Agent Class Structure and Workflow

graph TD
    A[Agent] --> B[Constructor]
    A --> C[Properties]
    A --> D[Methods]
    
    B --> B1[Initialize attributes]
    B --> B2[Set up API clients]
    B --> B3[Load configuration]
    
    C --> C1[Model and provider info]
    C --> C2[Conversation history]
    C --> C3[Generation settings]
    C --> C4[Tool templates]
    C --> C5[File paths]
    
    D --> D1[update_provider]
    D --> D2[create_tool]
    D --> D3[generate_response]
    D --> D4[poke]
    D --> D5[tts_poke]
    D --> D6[generate_image]
    D --> D7[tts]
    D --> D8[save_conversation]
    D --> D9[load_conversation]
    D --> D10[help]
    
    D3 --> E1{Provider?}
    E1 -->|OpenAI| F1[OpenAI API call]
    E1 -->|OpenRouter| F2[OpenRouter API call]
    E1 -->|Mistral| F3[Mistral API call]
    E1 -->|Other| F4[Other API calls]
    
    F1 --> G[Process response]
    F2 --> G
    F3 --> G
    F4 --> G
    
    G --> H[Update conversation history]
    H --> I[Return response]
    
    D6 --> J{Provider?}
    J -->|Replicate| K1[Replicate API call]
    J -->|Other| K2[Other image generation]
    
    K1 --> L[Process image URL]
    K2 --> L
    L --> M[Save image file]
    M --> N[Return image URL/path]
    
    D7 --> O[Prepare TTS input]
    O --> P[Replicate TTS API call]
    P --> Q[Process audio URL]
    Q --> R[Save audio file]
    R --> S[Return audio URL/path]
    
    D10 --> T[Display models]
    D10 --> U[Display providers]
Loading

Methods

update_provider(provider)

Updates the provider and model for the agent.

  • provider (str): The name of the provider to use.

create_tool(name, description, parameters)

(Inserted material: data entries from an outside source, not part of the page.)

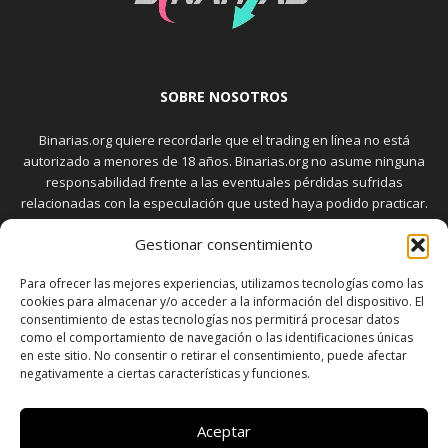
SOBRE NOSOTROS
Binarias.org quiere recordarle que el trading en línea no está
autorizado a menores de 18 años. Binarias.org no asume ninguna
responsabilidad frente a las eventuales pérdidas sufridas
relacionadas con la especulación que usted haya podido practicar.
El trading en el mercado de opciones binarias implica riesgos
Gestionar consentimiento
elevados. Usted debe conocer y aceptar estos riesgos, que
aparecen detallados en la sección "Advertencia", antes de realizar
Para ofrecer las mejores experiencias, utilizamos tecnologías como las
transacciones bursátiles.
cookies para almacenar y/o acceder a la información del dispositivo. El
consentimiento de estas tecnologías nos permitirá procesar datos
como el comportamiento de navegación o las identificaciones únicas
en este sitio. No consentir o retirar el consentimiento, puede afectar
SÍGUENOS
negativamente a ciertas características y funciones.
Aceptar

Creates a new tool for the agent.

  • name (str): The name of the tool.
  • description (str): A brief description of what the tool does.
  • parameters (dict): A dictionary describing the parameters for the tool.

generate_response(system_prompt, prompt)

Generates a response based on the given system prompt and user prompt.

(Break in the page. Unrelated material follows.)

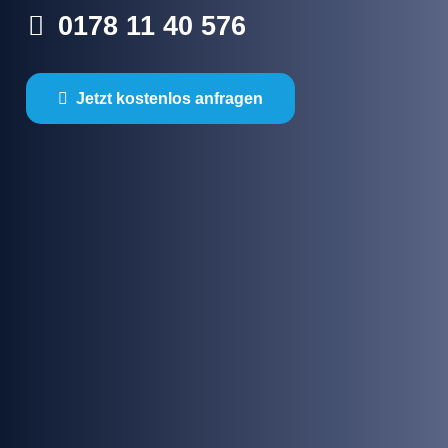
0178 11 40 576
Jetzt kostenlos anfragen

  • system_prompt (str): The system instructions for the AI.
  • prompt (str): The user's input prompt.

Returns: The generated response (str or list).

poke(prompt)

A simplified interface to generate a response.

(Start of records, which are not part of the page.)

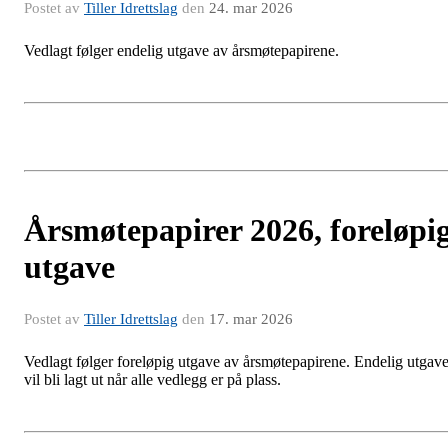
Postet av
Tiller Idrettslag
den
24. mar 2026
Vedlagt følger endelig utgave av årsmøtepapirene.
Årsmøtepapirer 2026, foreløpi
utgave
Postet av
Tiller Idrettslag
den
17. mar 2026
Vedlagt følger foreløpig utgave av årsmøtepapirene. Endelig utgav
vil bli lagt ut når alle vedlegg er på plass.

  • prompt (str): The user's input prompt.

Returns: The generated response (str or list).

tts_poke(prompt, voice)

Generates a text-to-speech response.

  • prompt (str): The text to convert to speech.
  • voice (str, optional): The voice sample to use.

Returns: Path to the generated audio file (str).

generate_image(prompt, file_path=None)

Generates an image based on the given prompt.

  • prompt (str): The description of the image to generate.
  • file_path (str, optional): The path to save the generated image.

Returns: URL or path of the generated image (str).

help()

Provides help information about the agent's capabilities.

Returns: A string containing help information.

Usage Example

agent = Agent(model="gpt-3.5-turbo", provider="openai")
response = agent.poke("Tell me a joke about programming.")
print(response)

image_url = agent.generate_image("A serene landscape with mountains and a lake")
print(f"Generated image: {image_url}")

agent.update_provider("mistral")
mistral_response = agent.poke("Explain quantum computing.")
print(mistral_response)

Notes

  • The Agent class supports multiple AI providers and models, including OpenAI, OpenRouter, Mistral, Replicate, Anthropic, Google, and Hugging Face.
  • The update_provider method allows switching between different AI providers dynamically.
  • Image generation and text-to-speech functionalities depend on the chosen provider and model.
  • The tools feature allows for extending the agent's capabilities with custom functions.
  • The class handles different initialization and API call procedures for each provider.
  • Error handling is implemented for API calls, with detailed error messages printed for debugging.
  • The conversation history is maintained and can be used in generating responses if the history flag is set.
  • The class supports various parameters for fine-tuning text generation, such as temperature, top_k, top_p, and various penalties.
  • API keys are expected to be set as environment variables (e.g., OPENAI_API_KEY, MISTRAL_API_KEY, OPENROUTER_API_KEY).